[Fuego] status update

Wed Jun 28 04:55:45 UTC 2017

> -----Original Message-----
> From: Daniel Sangorrin on Tuesday, June 27, 2017 6:58 PM
> > -----Original Message-----
> > From: Bird, Timothy [mailto:Tim.Bird at sony.com]
> > Sent: Wednesday, June 28, 2017 9:47 AM
> > > - Merge run.json files for a test_suite into a single results.json file that
> flot
> > > can visualize.
> >
> > So, just to clarify, the run.json file has the results for a multiple metrics for
> > a single execution (or 'run') of a test, and the results.json file has
> > results for multiple runs of the test?  That is, results.json has results
> > for a single Fuego host with results from different runs and on different
> boards?
> 
> Yes, that's correct. It's kind of a text "database". The size of this file will
> increase
> with the number of runs so it may not scale. Probably we will need to
> implement
> a logrotate-like functionality once we can submit all runs to a proper
> database
> in a centralized server (maybe one running kernelci or something similar).
For a central server, I think we'll definitely have to use a database.
If we end up using the same (or a 'similar-enough') schema, we may be
able to reuse parts of the kernelci setup for our own Fuego central server.
That is, copy their database configuration and maybe reuse their server-side
web front-end.  Maybe we could end up sharing code and helping each other
out. It would be nice not to reinvent that wheel.

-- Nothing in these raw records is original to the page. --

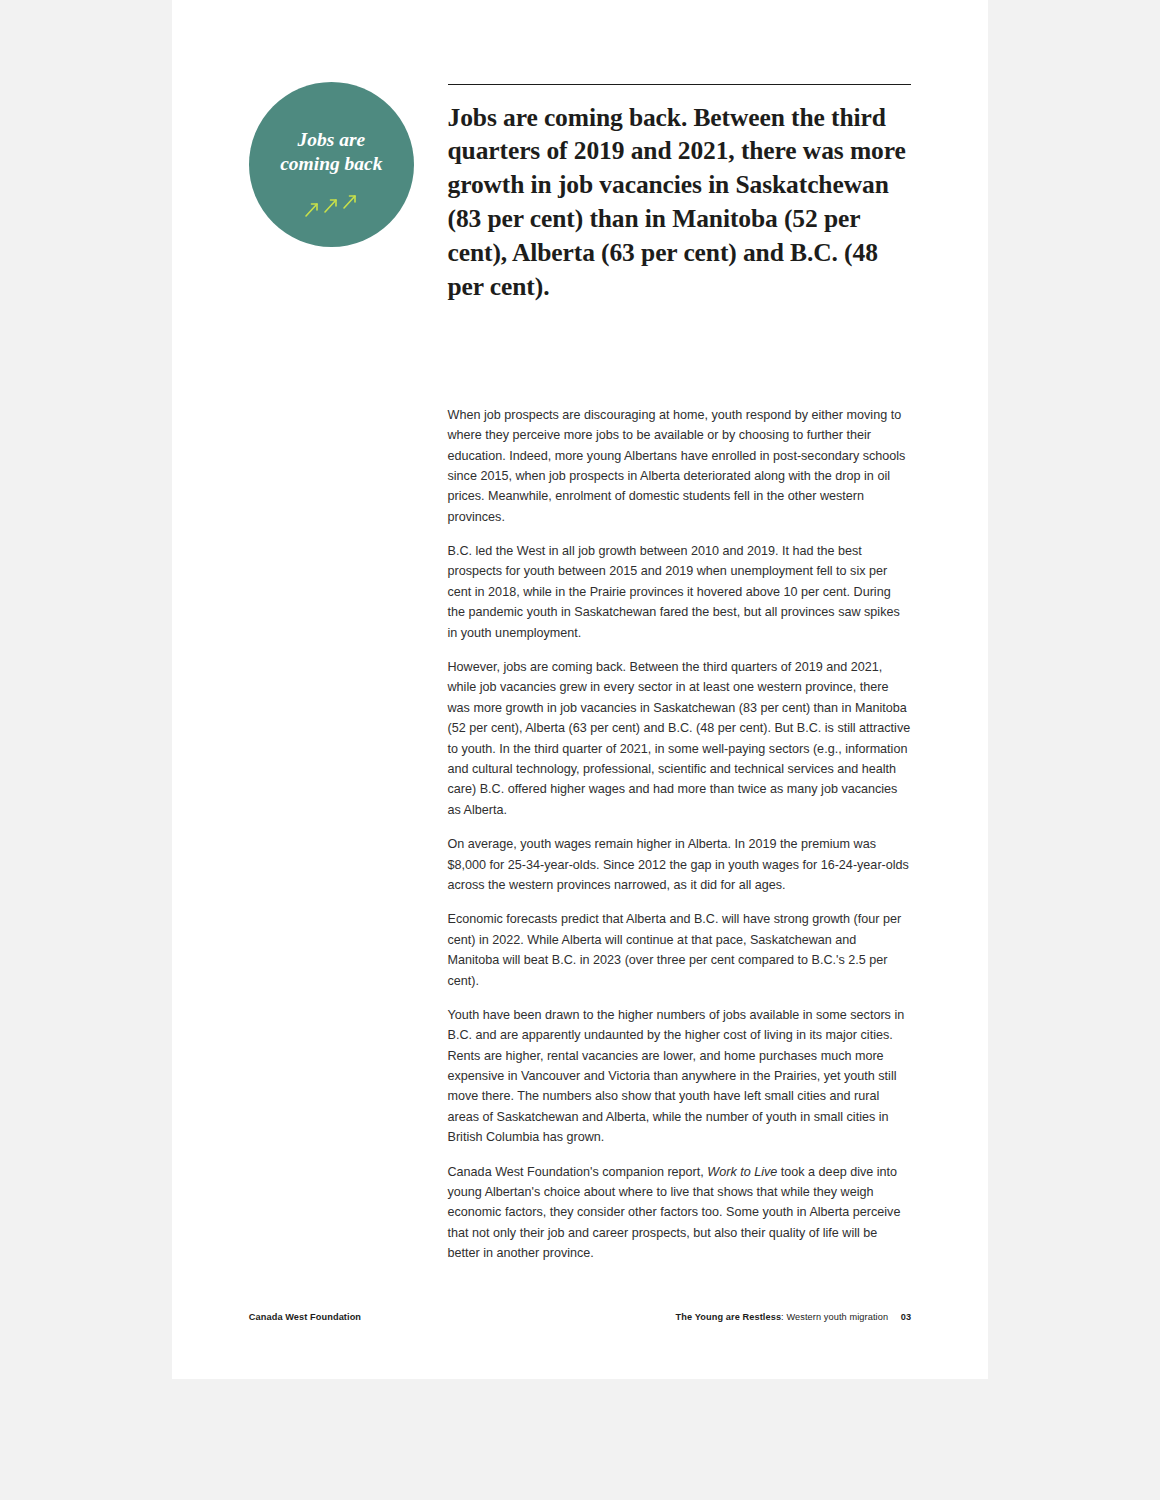Jobs are
coming back
Jobs are coming back. Between the third quarters of 2019 and 2021, there was more growth in job vacancies in Saskatchewan (83 per cent) than in Manitoba (52 per cent), Alberta (63 per cent) and B.C. (48 per cent).
When job prospects are discouraging at home, youth respond by either moving to where they perceive more jobs to be available or by choosing to further their education. Indeed, more young Albertans have enrolled in post-secondary schools since 2015, when job prospects in Alberta deteriorated along with the drop in oil prices. Meanwhile, enrolment of domestic students fell in the other western provinces.
B.C. led the West in all job growth between 2010 and 2019. It had the best prospects for youth between 2015 and 2019 when unemployment fell to six per cent in 2018, while in the Prairie provinces it hovered above 10 per cent. During the pandemic youth in Saskatchewan fared the best, but all provinces saw spikes in youth unemployment.
However, jobs are coming back. Between the third quarters of 2019 and 2021, while job vacancies grew in every sector in at least one western province, there was more growth in job vacancies in Saskatchewan (83 per cent) than in Manitoba (52 per cent), Alberta (63 per cent) and B.C. (48 per cent). But B.C. is still attractive to youth. In the third quarter of 2021, in some well-paying sectors (e.g., information and cultural technology, professional, scientific and technical services and health care) B.C. offered higher wages and had more than twice as many job vacancies as Alberta.
On average, youth wages remain higher in Alberta. In 2019 the premium was $8,000 for 25-34-year-olds. Since 2012 the gap in youth wages for 16-24-year-olds across the western provinces narrowed, as it did for all ages.
Economic forecasts predict that Alberta and B.C. will have strong growth (four per cent) in 2022. While Alberta will continue at that pace, Saskatchewan and Manitoba will beat B.C. in 2023 (over three per cent compared to B.C.'s 2.5 per cent).
Youth have been drawn to the higher numbers of jobs available in some sectors in B.C. and are apparently undaunted by the higher cost of living in its major cities. Rents are higher, rental vacancies are lower, and home purchases much more expensive in Vancouver and Victoria than anywhere in the Prairies, yet youth still move there. The numbers also show that youth have left small cities and rural areas of Saskatchewan and Alberta, while the number of youth in small cities in British Columbia has grown.
Canada West Foundation's companion report, Work to Live took a deep dive into young Albertan's choice about where to live that shows that while they weigh economic factors, they consider other factors too. Some youth in Alberta perceive that not only their job and career prospects, but also their quality of life will be better in another province.
Canada West Foundation
The Young are Restless: Western youth migration 03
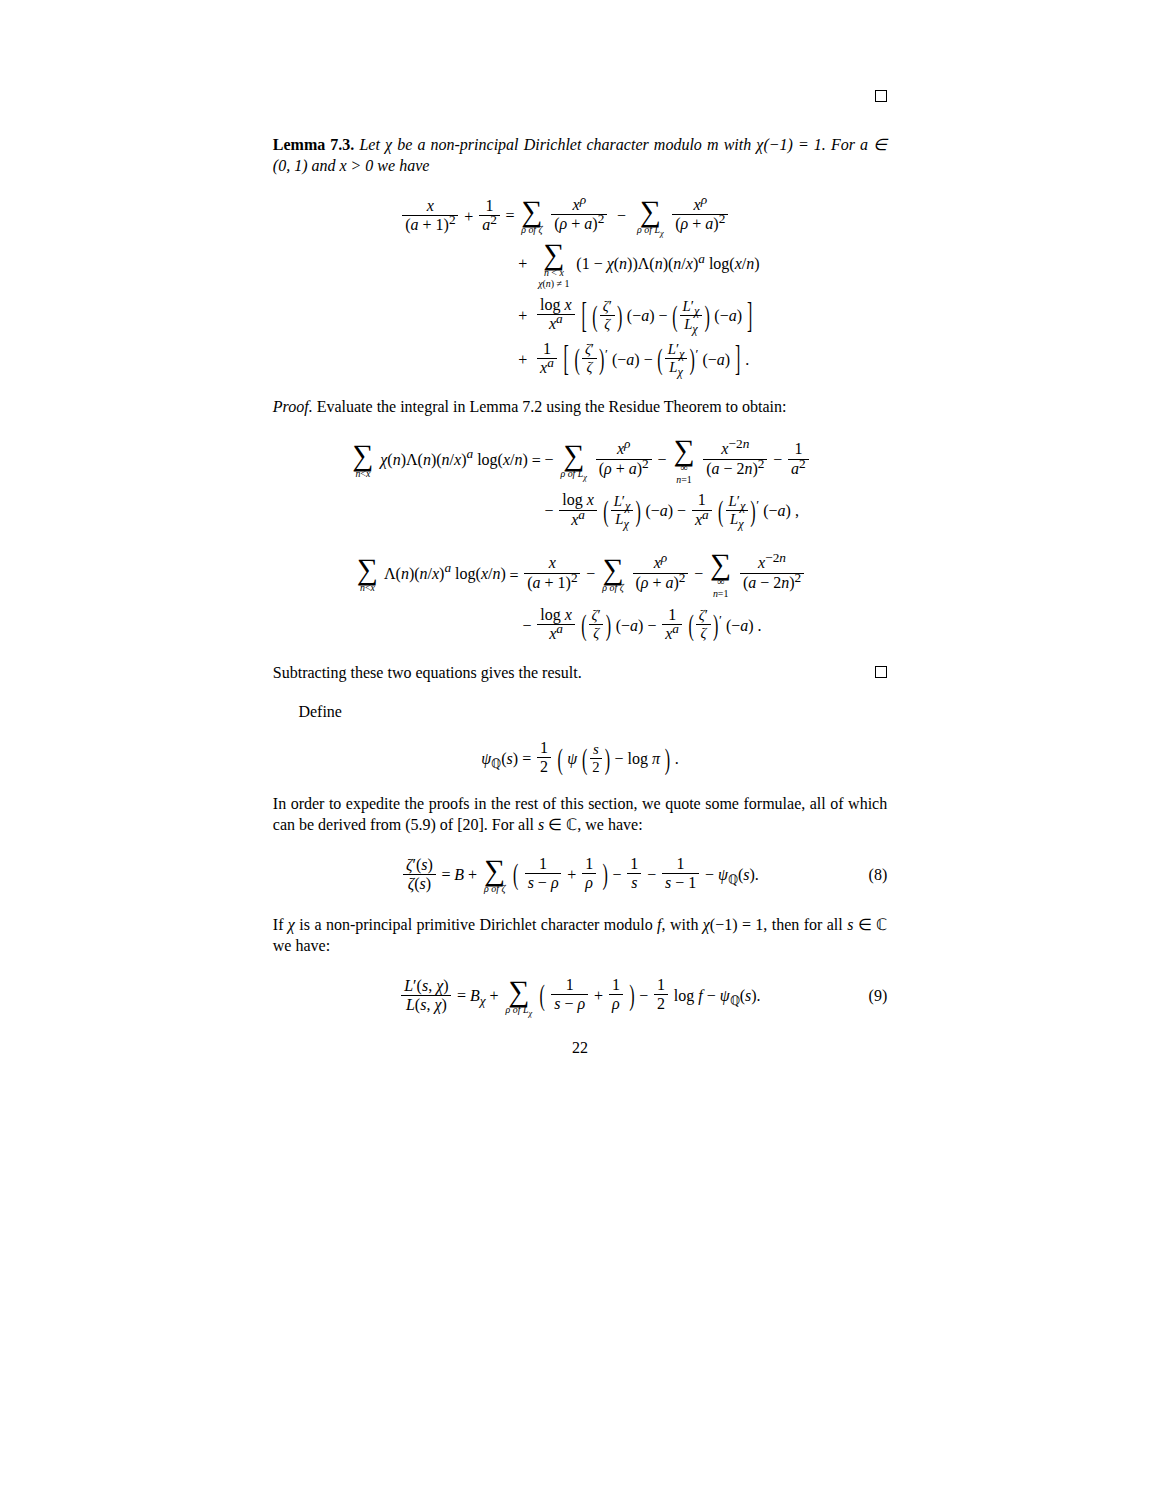Lemma 7.3. Let χ be a non-principal Dirichlet character modulo m with χ(−1) = 1. For a ∈ (0, 1) and x > 0 we have
| x ( a + 1) 2 + 1 a 2 | = | ∑ ρ of ζ x ρ ( ρ + a ) 2 − ∑ ρ of L χ x ρ ( ρ + a ) 2 |
| | | + ∑ n < x χ ( n ) ≠ 1 (1 − χ ( n ))Λ( n )( n / x ) a log( x / n ) |
| | | + log x x a [ ( ζ ′ ζ ) (− a ) − ( L ′ χ L χ ) (− a ) ] |
| | | + 1 x a [ ( ζ ′ ζ ) ′ (− a ) − ( L ′ χ L χ ) ′ (− a ) ] . |
Proof. Evaluate the integral in Lemma 7.2 using the Residue Theorem to obtain:
| ∑ n < x χ ( n )Λ( n )( n / x ) a log( x / n ) | = | − ∑ ρ of L χ x ρ ( ρ + a ) 2 − ∑ ∞ n =1 x −2 n ( a − 2 n ) 2 − 1 a 2 |
| | | − log x x a ( L ′ χ L χ ) (− a ) − 1 x a ( L ′ χ L χ ) ′ (− a ) , |
| ∑ n < x Λ( n )( n / x ) a log( x / n ) | = | x ( a + 1) 2 − ∑ ρ of ζ x ρ ( ρ + a ) 2 − ∑ ∞ n =1 x −2 n ( a − 2 n ) 2 |
| | | − log x x a ( ζ ′ ζ ) (− a ) − 1 x a ( ζ ′ ζ ) ′ (− a ) . |
Subtracting these two equations gives the result.
Define
ψℚ(s) = 12 ( ψ (s 2) − log π ) .
In order to expedite the proofs in the rest of this section, we quote some formulae, all of which can be derived from (5.9) of [20]. For all s ∈ ℂ, we have:
| ζ ′( s ) ζ ( s ) | = | B + ∑ ρ of ζ ( 1 s − ρ + 1 ρ ) − 1 s − 1 s − 1 − ψ ℚ ( s ). |
(8)
If χ is a non-principal primitive Dirichlet character modulo f, with χ(−1) = 1, then for all s ∈ ℂ we have:
| L ′( s , χ ) L ( s , χ ) | = | B χ + ∑ ρ of L χ ( 1 s − ρ + 1 ρ ) − 1 2 log f − ψ ℚ ( s ). |
(9)
22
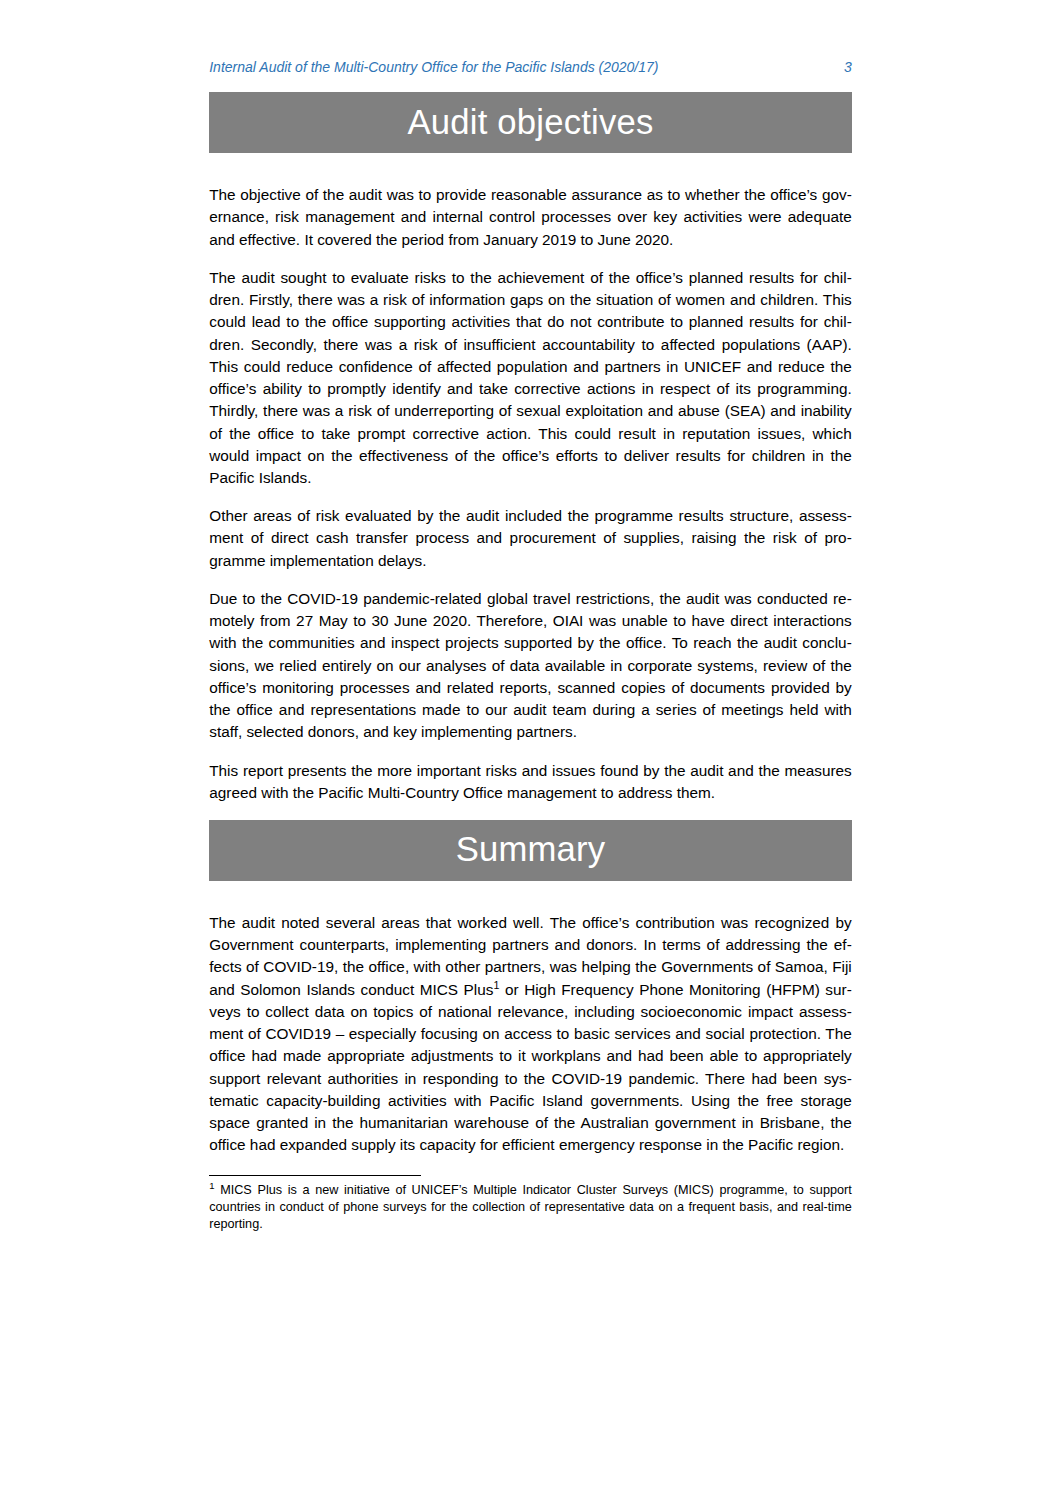Internal Audit of the Multi-Country Office for the Pacific Islands (2020/17) 3
Audit objectives
The objective of the audit was to provide reasonable assurance as to whether the office’s governance, risk management and internal control processes over key activities were adequate and effective. It covered the period from January 2019 to June 2020.
The audit sought to evaluate risks to the achievement of the office’s planned results for children. Firstly, there was a risk of information gaps on the situation of women and children. This could lead to the office supporting activities that do not contribute to planned results for children. Secondly, there was a risk of insufficient accountability to affected populations (AAP). This could reduce confidence of affected population and partners in UNICEF and reduce the office’s ability to promptly identify and take corrective actions in respect of its programming. Thirdly, there was a risk of underreporting of sexual exploitation and abuse (SEA) and inability of the office to take prompt corrective action. This could result in reputation issues, which would impact on the effectiveness of the office’s efforts to deliver results for children in the Pacific Islands.
Other areas of risk evaluated by the audit included the programme results structure, assessment of direct cash transfer process and procurement of supplies, raising the risk of programme implementation delays.
Due to the COVID-19 pandemic-related global travel restrictions, the audit was conducted remotely from 27 May to 30 June 2020. Therefore, OIAI was unable to have direct interactions with the communities and inspect projects supported by the office. To reach the audit conclusions, we relied entirely on our analyses of data available in corporate systems, review of the office’s monitoring processes and related reports, scanned copies of documents provided by the office and representations made to our audit team during a series of meetings held with staff, selected donors, and key implementing partners.
This report presents the more important risks and issues found by the audit and the measures agreed with the Pacific Multi-Country Office management to address them.
Summary
The audit noted several areas that worked well. The office’s contribution was recognized by Government counterparts, implementing partners and donors. In terms of addressing the effects of COVID-19, the office, with other partners, was helping the Governments of Samoa, Fiji and Solomon Islands conduct MICS Plus1 or High Frequency Phone Monitoring (HFPM) surveys to collect data on topics of national relevance, including socioeconomic impact assessment of COVID19 – especially focusing on access to basic services and social protection. The office had made appropriate adjustments to it workplans and had been able to appropriately support relevant authorities in responding to the COVID-19 pandemic. There had been systematic capacity-building activities with Pacific Island governments. Using the free storage space granted in the humanitarian warehouse of the Australian government in Brisbane, the office had expanded supply its capacity for efficient emergency response in the Pacific region.
1 MICS Plus is a new initiative of UNICEF’s Multiple Indicator Cluster Surveys (MICS) programme, to support countries in conduct of phone surveys for the collection of representative data on a frequent basis, and real-time reporting.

However, I don't want to require a database setup for the average developer
(with one host and one or a few boards).

> 
> > > Pending tasks:
> > > - Add report functionality
> > >    + I have removed the generation of plot.png files. In part because I
> want to
> > > do that directly from the
> > >        flot plugin, and in part because I think it is more useful if we integrate
> it in
> > > the future ftc report command,
> > > - Add more information to the run.json files.
> > >    + I am trying to produce a schema that is very close to the one used in
> > > Kernel.CI. Probably I can make it compatible.
> >
> > That sounds good.  I'm very interested in the schema.  I believe
> > that Milo Casagrande mentioned something about groups, that I don't
> think
> > we have yet.  Everything else in your analysis from April
> > (https://lists.linuxfoundation.org/pipermail/fuego/2017-April/000448.html)
> > I think shows some analog between Fuego and KernelCI fields.
> 
> Groups are called "test_sets" in kernel CI and can contain an array of
> "test_cases".
> # I'm thinking about using kernel ci's nomenclature for this. What do you
> think?
Did they ever give us an example of what their LTP results look like?
I think Milo described them, but I don't recall actually seeing a json file.
LTP is probably the most complicated test we'll need to handle.

I'm not sure I like their nomenclature.  They have 3 things:
test_suite, test_set and test_case.
I guess these are roughly the same as our:
test_plan, test, and (unnamed by us) individual sub-test case.
(but it's unclear these are exact analogs).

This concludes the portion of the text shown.